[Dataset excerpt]
########################################

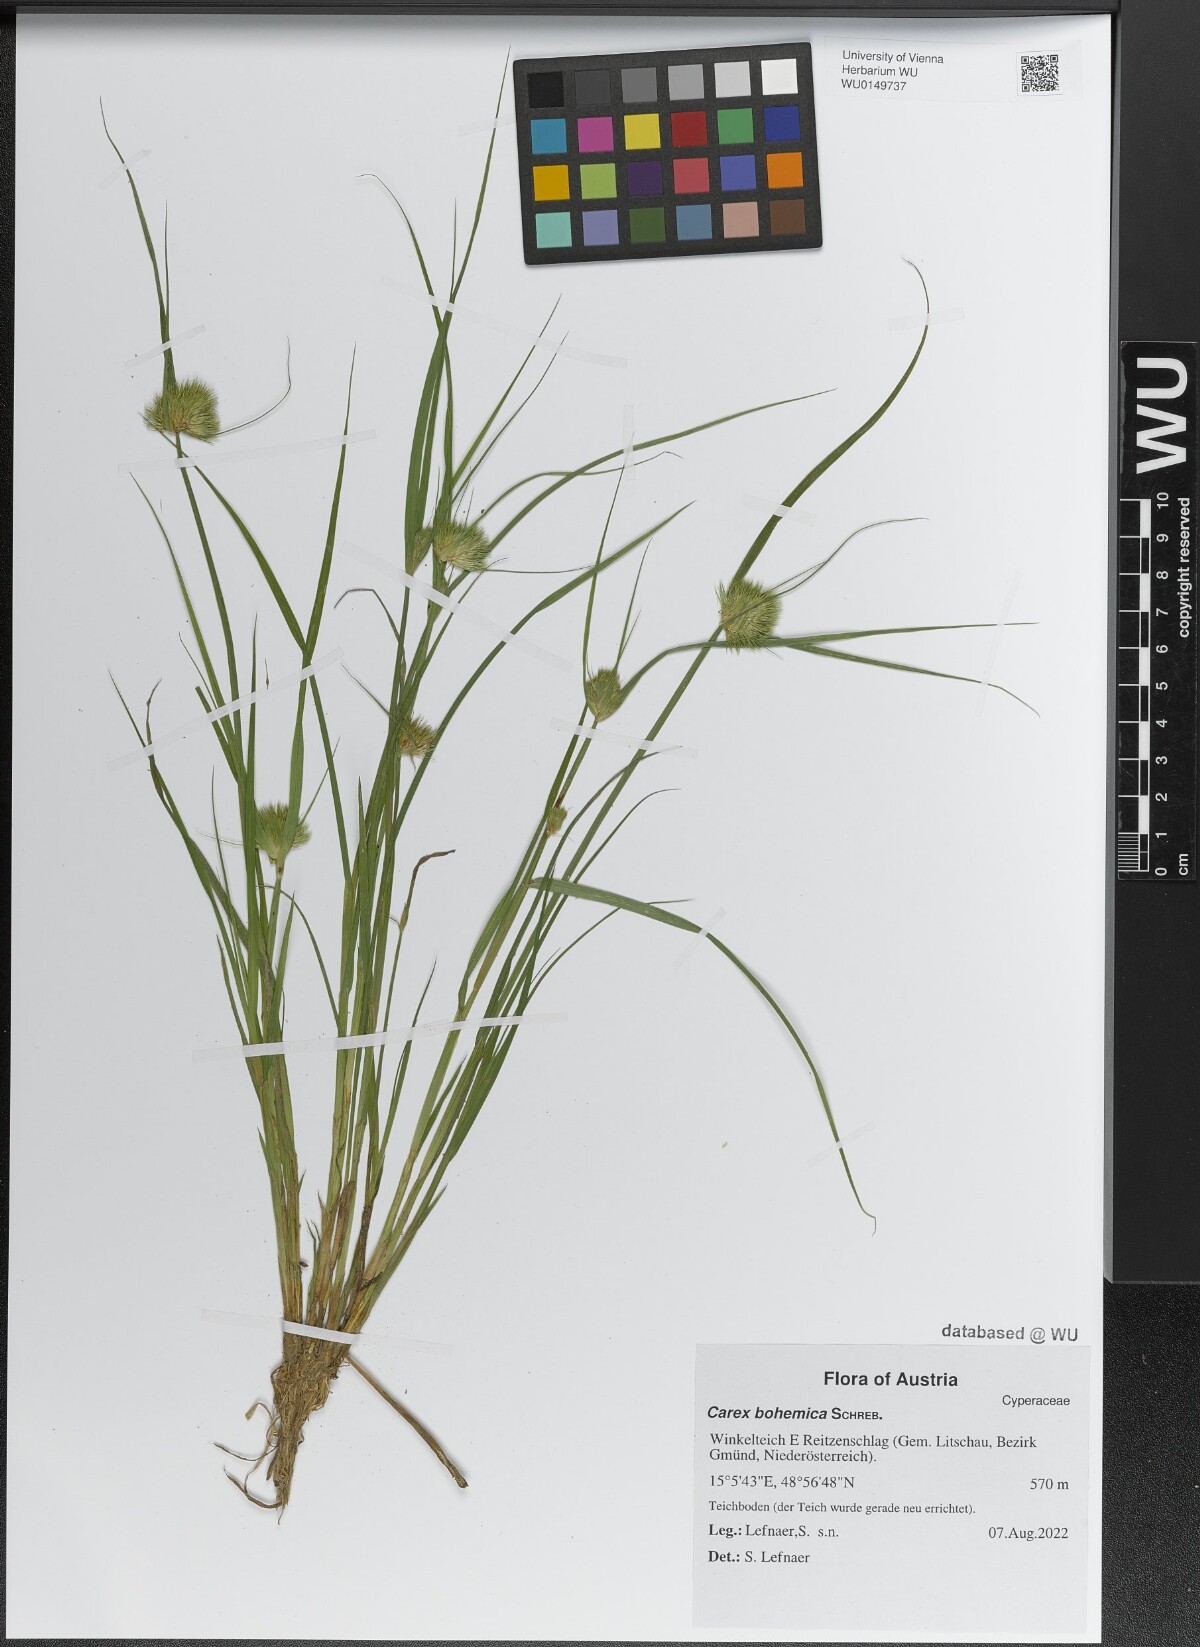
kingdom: Plantae
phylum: Tracheophyta
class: Liliopsida
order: Poales
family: Cyperaceae
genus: Carex
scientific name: Carex bohemica
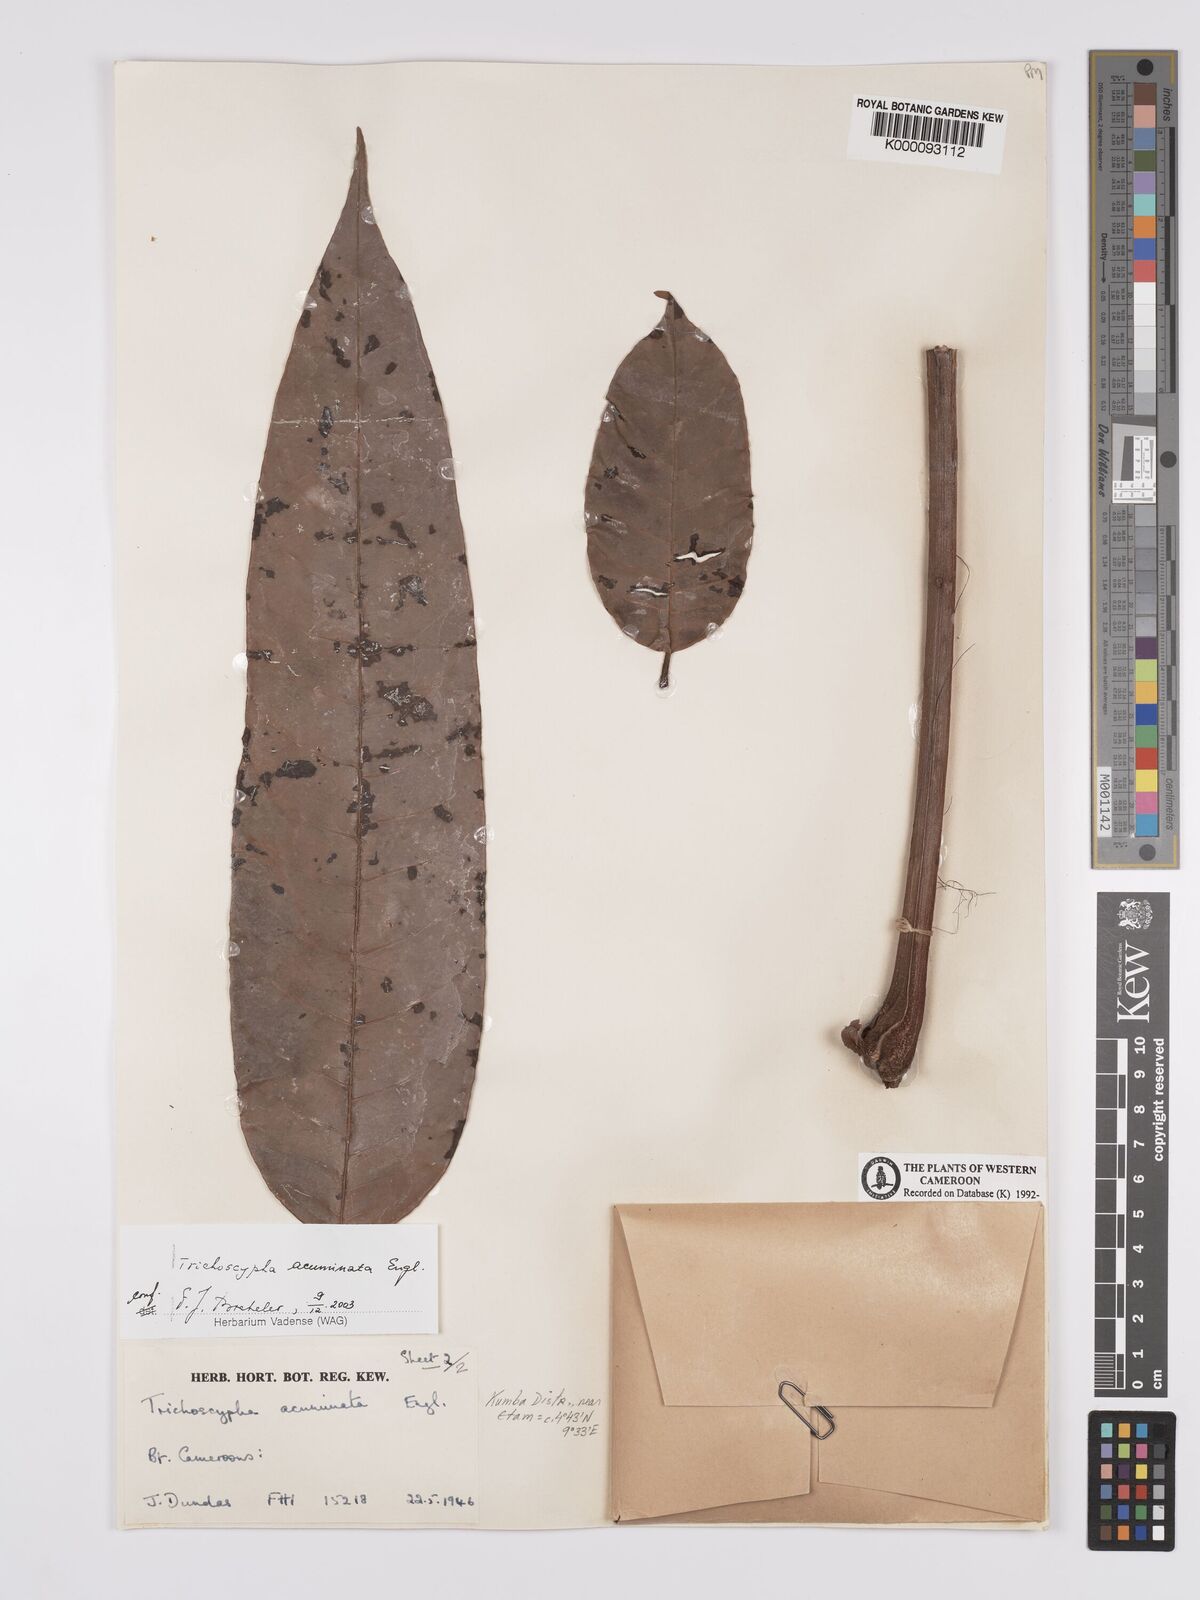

########################################

Rewrite the lines of the listing with "scientific name" replaced by "species" and everything else unchanged. Leave the pictures out.

kingdom: Plantae
phylum: Tracheophyta
class: Liliopsida
order: Poales
family: Cyperaceae
genus: Carex
species: Carex bohemica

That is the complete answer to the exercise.